Arbitrator Disclosure Requirements

Therefore, arbitrators are encouraged to regularly confirm their disclosures through the DR Portal. In accordance with international best standards and practices, an arbitrator is required to disclose any fact or circumstance that, from the perspective of a reasonable third party, would give rise to reasonable doubts as to his or her impartiality or independence.1 Doubts are justified if a reasonable third party considers that it is likely that the arbitrator would rule on the case on the basis of factors other than the merits of the case.2 This is an ongoing duty: it applies before the arbitrator accepts an arbitral award, and then continuously throughout the proceedings as new facts and circumstances arise.3 Just as the duty of impartiality and independence is ongoing, so is the duty of disclosure. Most arbitration laws and rules provide for a requirement for continuous disclosure. AN ARBITRATOR MUST DEFEND THE DIGNITY AND INTEGRITY OF THE ARBITRATION OFFICE. An arbitrator has a responsibility to the parties, to the other parties to the proceedings and to the profession. An arbitrator should seek to recognize and deny any attempt by a party or its representative to use arbitration for purposes other than the fair and effective resolution of a dispute. II. AN ARBITRATOR SHOULD BE RESPONSIBLE FOR RESOLVING THE MATTER IN QUESTION. An arbitrator should accept an appointment only if he or she meets the requirements set out by the parties in the arbitration agreement with respect to professional qualifications.

An arbitrator must prepare prior to arbitration by reviewing statements or documents submitted by the parties. An arbitrator should refuse to serve or should withdraw from arbitration if he or she is physically or mentally unable to meet the reasonable expectations of the parties. Iii. An arbitrator must inform all parties of the arbitrator`s role and the rules of arbitration. The IBA has published guidelines on conflicts of interest in international arbitration. These guidelines, first published in 2004 and revised in 2014, codify international best standards and practices regarding the arbitrator`s disclosure obligation.28 Although they are not binding, they have influence and have relied heavily on them. For example, in a study by White & Case and Queen Mary University, 71% of respondents said they were aware of the IBA`s conflict policies (p. 35), and 60% thought the guidelines were «effective.» 29 The standard of disclosure is an objective standard.

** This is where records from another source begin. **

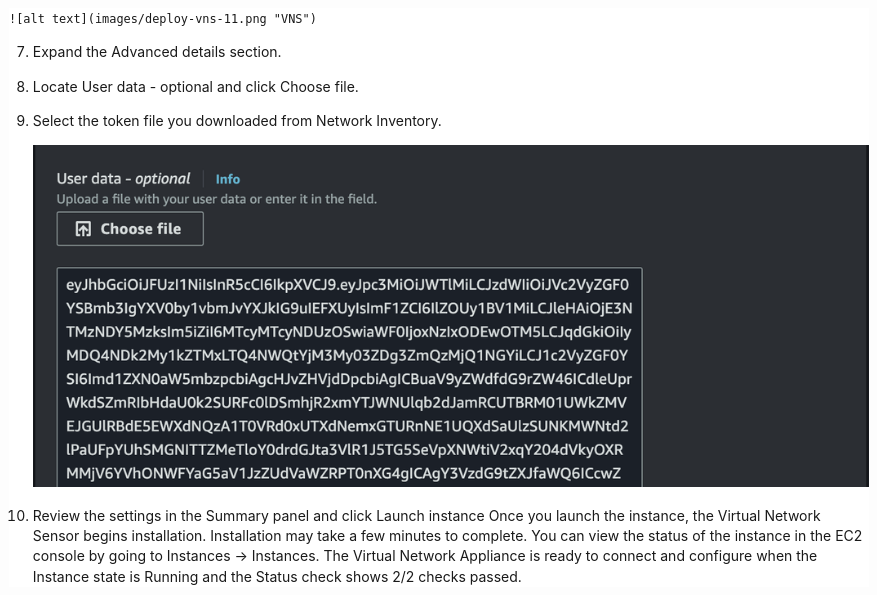    ![alt text](images/deploy-vns-11.png "VNS")
7.  Expand the Advanced details section.
8.  Locate User data - optional and click Choose file.
9.  Select the token file you downloaded from Network Inventory.

    ![alt text](images/deploy-vns-13.png "VNS")
10. Review the settings in the Summary panel and click Launch instance
    Once you launch the instance, the Virtual Network Sensor begins installation. Installation may take a few minutes to complete. You can view the status of the instance in the EC2 console by going to Instances → Instances.
    The Virtual Network Appliance is ready to connect and configure when the Instance state is Running and the Status check shows 2/2 checks passed.
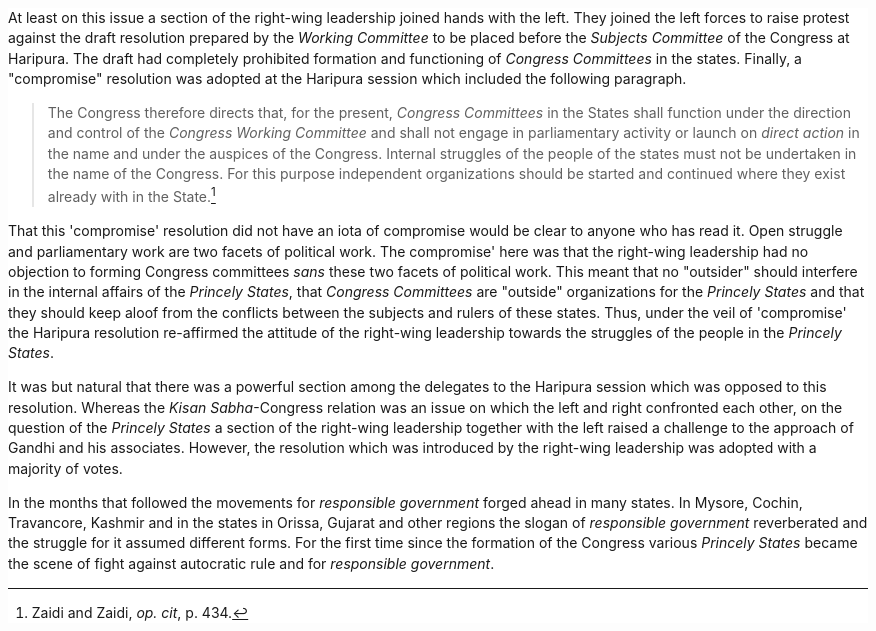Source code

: At least on this issue a section of the right-wing leadership
joined hands with the left. They joined the left forces
to raise protest against the draft resolution prepared by the
_Working Committee_ to be placed before the _Subjects Committee_
of the Congress at Haripura. The draft had completely
prohibited formation and functioning of _Congress Committees_
in the states. Finally, a "compromise" resolution was adopted
at the Haripura session which included the following
paragraph.

>The Congress therefore directs that, for the present,
_Congress Committees_ in the States shall function under the
direction and control of the _Congress Working Committee_
and shall not engage in parliamentary activity or launch
on _direct action_ in the name and under the auspices of the
Congress. Internal struggles of the people of the states must
not be undertaken in the name of the Congress. For this
purpose independent organizations should be started and
continued where they exist already with in the State.[^21/10]

[^21/10]: Zaidi and Zaidi, _op. cit_, p. 434.

That this 'compromise' resolution did not have an iota
of compromise would be clear to anyone who has read it.
Open struggle and parliamentary work are two facets of
political work. The compromise' here was that the right-wing
leadership had no objection to forming Congress
committees _sans_ these two facets of political work. This
meant that no "outsider" should interfere in the internal
affairs of the _Princely States_, that _Congress Committees_ are
"outside" organizations for the _Princely States_ and that they
should keep aloof from the conflicts between the subjects
and rulers of these states. Thus, under the veil of 'compromise'
the Haripura resolution re-affirmed the attitude of the
right-wing leadership towards the struggles of the people in
the _Princely States_.

It was but natural that there was a powerful section
among the delegates to the Haripura session which was
opposed to this resolution. Whereas the _Kisan Sabha_-Congress
relation was an issue on which the left and right
confronted each other, on the question of the _Princely States_
a section of the right-wing leadership together with the left
raised a challenge to the approach of Gandhi and his
associates. However, the resolution which was introduced by
the right-wing leadership was adopted with a majority of
votes.

In the months that followed the movements for _responsible
government_ forged ahead in many states. In Mysore,
Cochin, Travancore, Kashmir and in the states in Orissa,
Gujarat and other regions the slogan of _responsible government_
reverberated and the struggle for it assumed different
forms. For the first time since the formation of the Congress
various _Princely States_ became the scene of fight against
autocratic rule and for _responsible government_.


[^cid]: Crime Investigation Department is the branch of a police force to which most plainclothes detectives.
[^21/1]: Sarvepally Gopal, _Jawaharlal Nehru: A Biography_, Vol. I, Bombay,
[^21/2]: _Ibid_, pp. 230--231.
[^21/3]: Durga Das, _India: From Curzon to Nehru and After_, London, Collins, 1969, p. 184.
[^21/4]: Pattabhi Sitaramayya, _op. cit_, pp. 54--55. A number of items such as
[^21/5]: S. Gopal, _op. cit_, p. 232.
[^21/6]: Zaidi and Zaidi, _op. cit_, p. 437.
[^21/7]: _Ibid_, p. 437.
[^21/8]: Pattabhi Sitaramayya, _op. cit_, p. 72.
[^21/9]: Zaidi and Zaidi, _op. cit_, pp. 438--439.
[^21/11]: R Coupland, quoted in RC Majumdar (ed), _History and Culture of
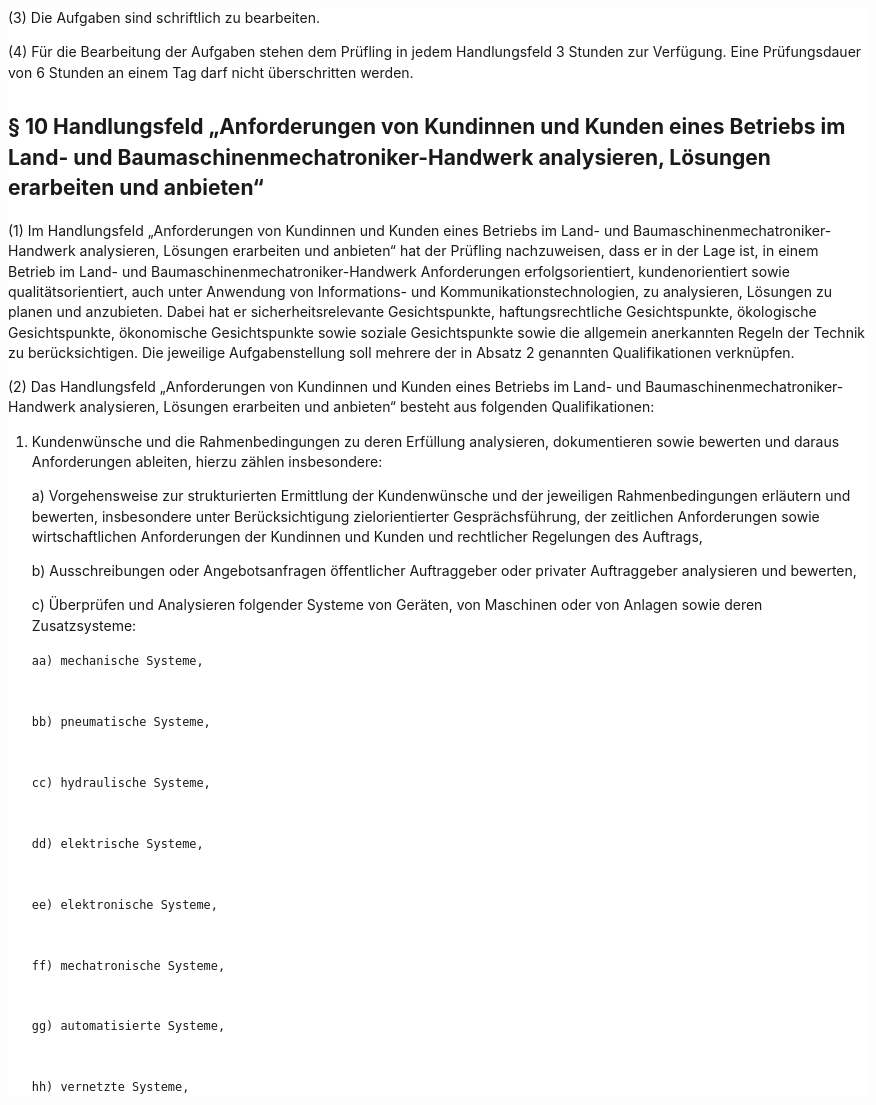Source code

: (3) Die Aufgaben sind schriftlich zu bearbeiten.

(4) Für die Bearbeitung der Aufgaben stehen dem Prüfling in jedem Handlungsfeld 3 Stunden zur Verfügung. Eine Prüfungsdauer von 6 Stunden an einem Tag darf nicht überschritten werden.


## § 10 Handlungsfeld „Anforderungen von Kundinnen und Kunden eines Betriebs im Land- und Baumaschinenmechatroniker-Handwerk analysieren, Lösungen erarbeiten und anbieten“

(1) Im Handlungsfeld „Anforderungen von Kundinnen und Kunden eines Betriebs im Land- und Baumaschinenmechatroniker-Handwerk analysieren, Lösungen erarbeiten und anbieten“ hat der Prüfling nachzuweisen, dass er in der Lage ist, in einem Betrieb im Land- und Baumaschinenmechatroniker-Handwerk Anforderungen erfolgsorientiert, kundenorientiert sowie qualitätsorientiert, auch unter Anwendung von Informations- und Kommunikationstechnologien, zu analysieren, Lösungen zu planen und anzubieten. Dabei hat er sicherheitsrelevante Gesichtspunkte, haftungsrechtliche Gesichtspunkte, ökologische Gesichtspunkte, ökonomische Gesichtspunkte sowie soziale Gesichtspunkte sowie die allgemein anerkannten Regeln der Technik zu berücksichtigen. Die jeweilige Aufgabenstellung soll mehrere der in Absatz 2 genannten Qualifikationen verknüpfen.

(2) Das Handlungsfeld „Anforderungen von Kundinnen und Kunden eines Betriebs im Land- und Baumaschinenmechatroniker-Handwerk analysieren, Lösungen erarbeiten und anbieten“ besteht aus folgenden Qualifikationen:

1.  Kundenwünsche und die Rahmenbedingungen zu deren Erfüllung analysieren, dokumentieren sowie bewerten und daraus Anforderungen ableiten, hierzu zählen insbesondere:

    a)  Vorgehensweise zur strukturierten Ermittlung der Kundenwünsche und der jeweiligen Rahmenbedingungen erläutern und bewerten, insbesondere unter Berücksichtigung zielorientierter Gesprächsführung, der zeitlichen Anforderungen sowie wirtschaftlichen Anforderungen der Kundinnen und Kunden und rechtlicher Regelungen des Auftrags,


    b)  Ausschreibungen oder Angebotsanfragen öffentlicher Auftraggeber oder privater Auftraggeber analysieren und bewerten,


    c)  Überprüfen und Analysieren folgender Systeme von Geräten, von Maschinen oder von Anlagen sowie deren Zusatzsysteme:

        aa) mechanische Systeme,


        bb) pneumatische Systeme,


        cc) hydraulische Systeme,


        dd) elektrische Systeme,


        ee) elektronische Systeme,


        ff) mechatronische Systeme,


        gg) automatisierte Systeme,


        hh) vernetzte Systeme,
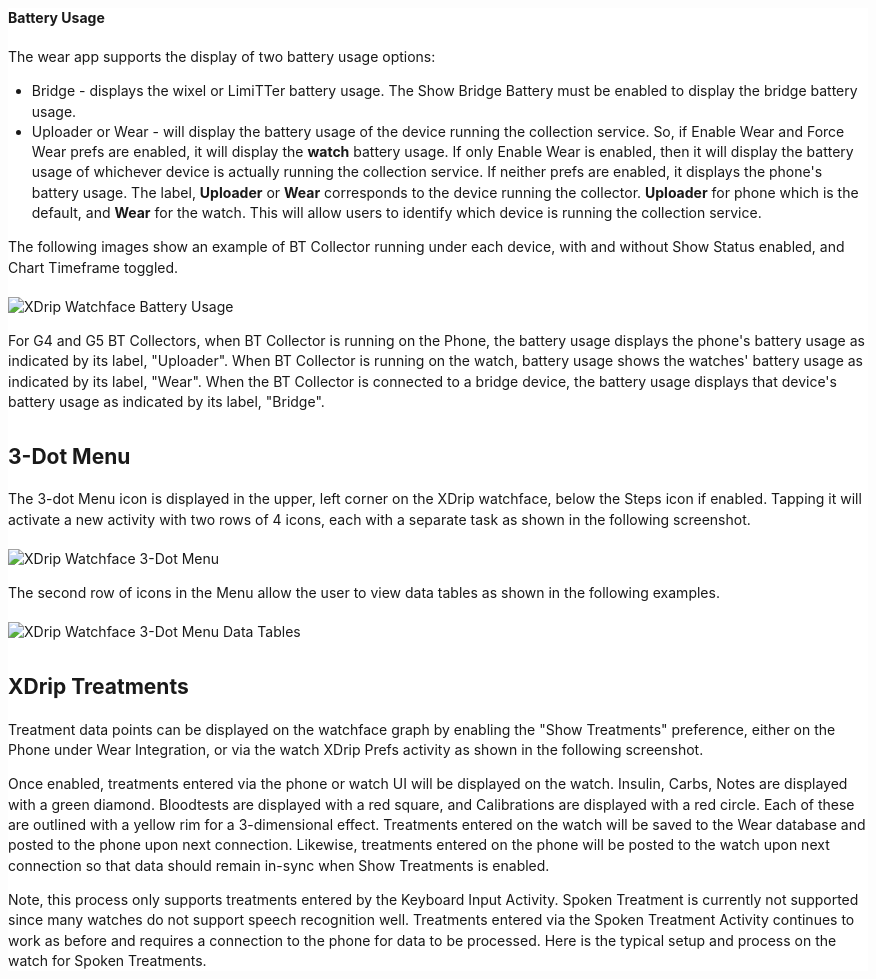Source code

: #### Battery Usage
The wear app supports the display of two battery usage options:
* Bridge - displays the wixel or LimiTTer battery usage.  The Show Bridge Battery must be enabled to display the bridge battery usage.
* Uploader or Wear - will display the battery usage of the device running the collection service.  So, if Enable Wear and Force Wear prefs are enabled, it will display the **watch** battery usage.  If only Enable Wear is enabled, then it will display the battery usage of whichever device is actually running the collection service.  If neither prefs are enabled, it displays the phone's battery usage.  The label, **Uploader** or **Wear** corresponds to the device running the collector.  **Uploader** for phone which is the default, and **Wear** for the watch.  This will allow users to identify which device is running the collection service.

The following images show an example of BT Collector running under each device, with and without Show Status enabled, and Chart Timeframe toggled.

<img align="middle" src="./images/prefs-wear-battery-usage.png" title="XDrip Watchface Battery Usage">

For G4 and G5 BT Collectors, when BT Collector is running on the Phone, the battery usage displays the phone's battery usage as indicated by its label, "Uploader".
When BT Collector is running on the watch, battery usage shows the watches' battery usage as indicated by its label, "Wear".
When the BT Collector is connected to a bridge device, the battery usage displays that device's battery usage as indicated by its label, "Bridge".

## 3-Dot Menu
The 3-dot Menu icon is displayed in the upper, left corner on the XDrip watchface, below the Steps icon if enabled.  Tapping it will activate a new activity with two rows of 4 icons, each with a separate task as shown in the following screenshot.

<img align="middle" src="./images/3-dot-menu.png" title="XDrip Watchface 3-Dot Menu">

The second row of icons in the Menu allow the user to view data tables as shown in the following examples.

<img align="middle" src="./images/data-tables.png" title="XDrip Watchface 3-Dot Menu Data Tables">

## XDrip Treatments
Treatment data points can be displayed on the watchface graph by enabling the "Show Treatments" preference, either on the Phone under Wear Integration, or via the watch XDrip Prefs activity as shown in the following screenshot.

Once enabled, treatments entered via the phone or watch UI will be displayed on the watch.  Insulin, Carbs, Notes are displayed with a green diamond.  Bloodtests are displayed with a red square, and Calibrations are displayed with a red circle.  Each of these are outlined with a yellow rim for a 3-dimensional effect.  Treatments entered on the watch will be saved to the Wear database and posted to the phone upon next connection.  Likewise, treatments entered on the phone will be posted to the watch upon next connection so that data should remain in-sync when Show Treatments is enabled.

Note, this process only supports treatments entered by the Keyboard Input Activity.  Spoken Treatment is currently not supported since many watches do not support speech recognition well.  Treatments entered via the Spoken Treatment Activity continues to work as before and requires a connection to the phone for data to be processed.
Here is the typical setup and process on the watch for Spoken Treatments.
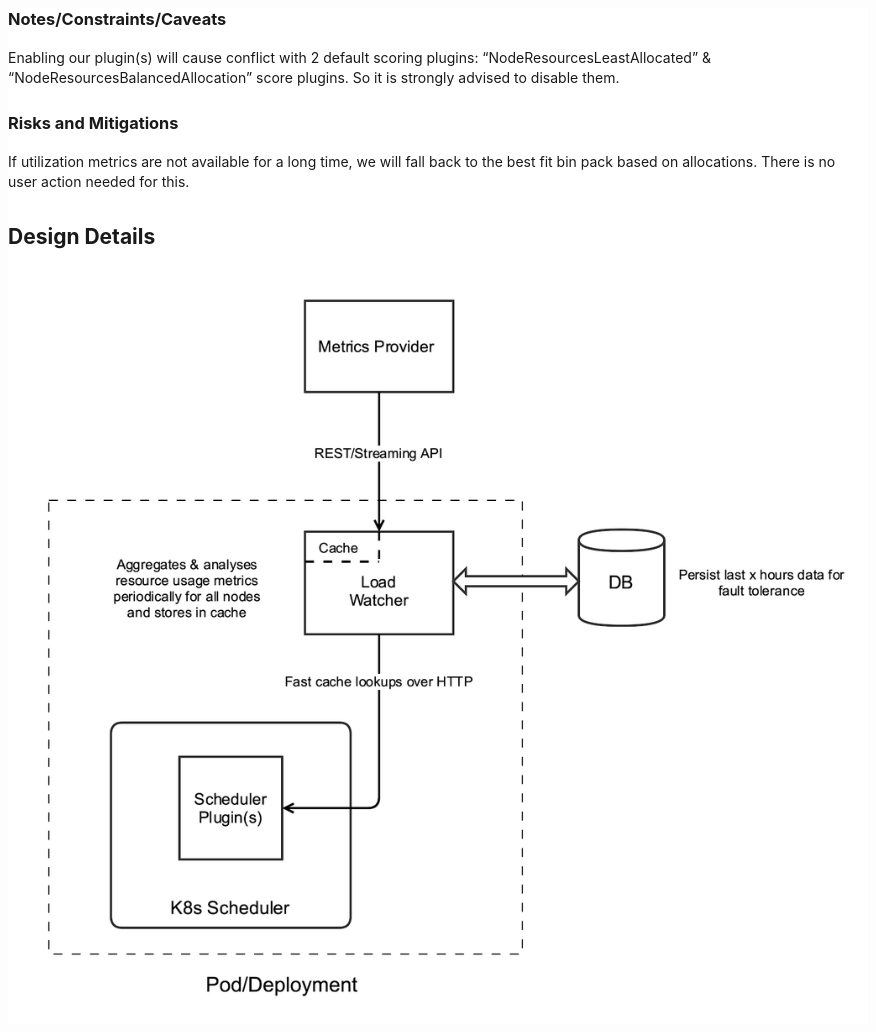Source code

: 
### Notes/Constraints/Caveats

Enabling our plugin(s) will cause conflict with 2 default scoring plugins: “NodeResourcesLeastAllocated” & “NodeResourcesBalancedAllocation” score plugins. So it is strongly advised to disable them.


### Risks and Mitigations

If utilization metrics are not available for a long time, we will fall back to the best fit bin pack based on allocations. There is no user action needed for this.


## Design Details


![](images/design.png "design")
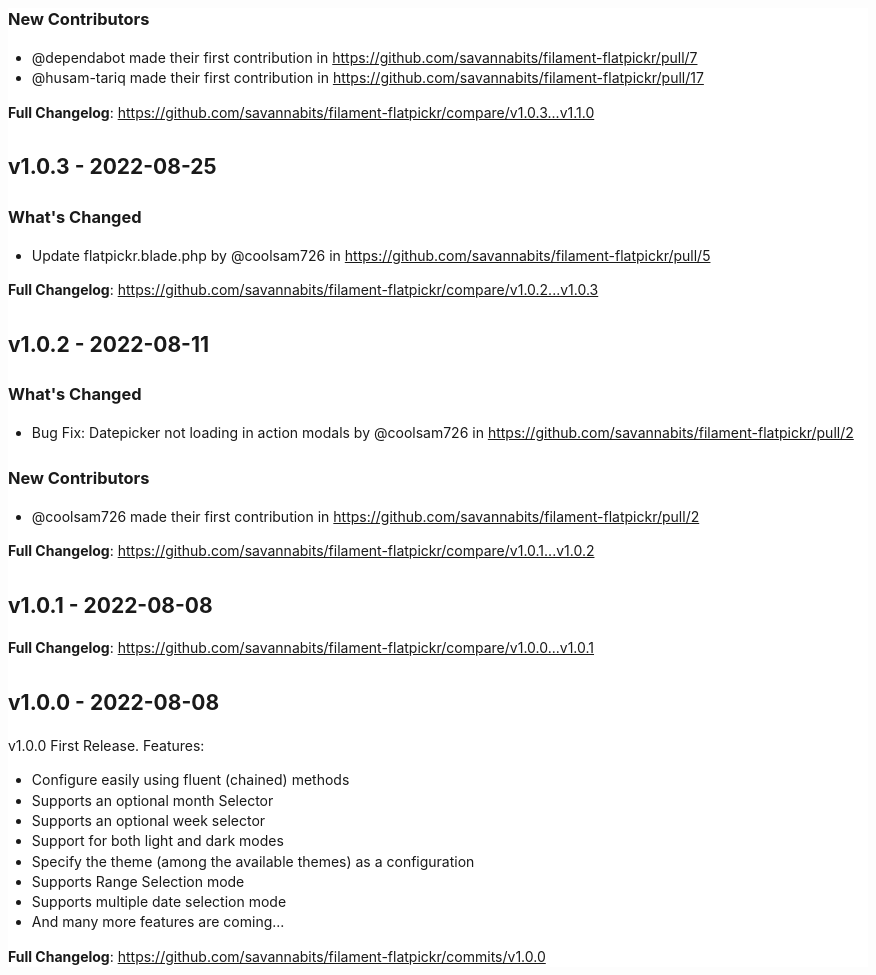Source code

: ### New Contributors

- @dependabot made their first contribution in https://github.com/savannabits/filament-flatpickr/pull/7
- @husam-tariq made their first contribution in https://github.com/savannabits/filament-flatpickr/pull/17

**Full Changelog**: https://github.com/savannabits/filament-flatpickr/compare/v1.0.3...v1.1.0

## v1.0.3 - 2022-08-25

### What's Changed

- Update flatpickr.blade.php by @coolsam726 in https://github.com/savannabits/filament-flatpickr/pull/5

**Full Changelog**: https://github.com/savannabits/filament-flatpickr/compare/v1.0.2...v1.0.3

## v1.0.2 - 2022-08-11

### What's Changed

- Bug Fix: Datepicker not loading in action modals by @coolsam726 in https://github.com/savannabits/filament-flatpickr/pull/2

### New Contributors

- @coolsam726 made their first contribution in https://github.com/savannabits/filament-flatpickr/pull/2

**Full Changelog**: https://github.com/savannabits/filament-flatpickr/compare/v1.0.1...v1.0.2

## v1.0.1 - 2022-08-08

**Full Changelog**: https://github.com/savannabits/filament-flatpickr/compare/v1.0.0...v1.0.1

## v1.0.0 - 2022-08-08

v1.0.0
First Release. Features:

- Configure easily using fluent (chained) methods
- Supports an optional month Selector
- Supports an optional week selector
- Support for both light and dark modes
- Specify the theme (among the available themes) as a configuration
- Supports Range Selection mode
- Supports multiple date selection mode
- And many more features are coming...

**Full Changelog**: https://github.com/savannabits/filament-flatpickr/commits/v1.0.0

Specifically, the «reasonable third party» test is an objective test. This results from both the IBA guidelines and the draft code. Courts and arbitral tribunals have also applied an objective standard of disclosure. An ICSID tribunal explicitly opted for the objective «reasonable person» test with respect to the disqualification of an arbitrator.6 An English court, in turn, found how similar the disclosure standards are under the UNCITRAL Rules and English common law, with the test being objective in both cases.7 Persons employed in the securities industry, should also indicate whether their undertaking creates a market for the securities at issue in the divested case and whether it has placed clients in the same or a similar investment. All arbitrators must determine whether they hold (or have held) a position in the relevant security/investment and disclose this information to FINRA. In making disclosure, arbitrators must consider all aspects of their professional and personal life and disclose any connection between the arbitrator, the parties and the disputed case, regardless of the distance they may appear.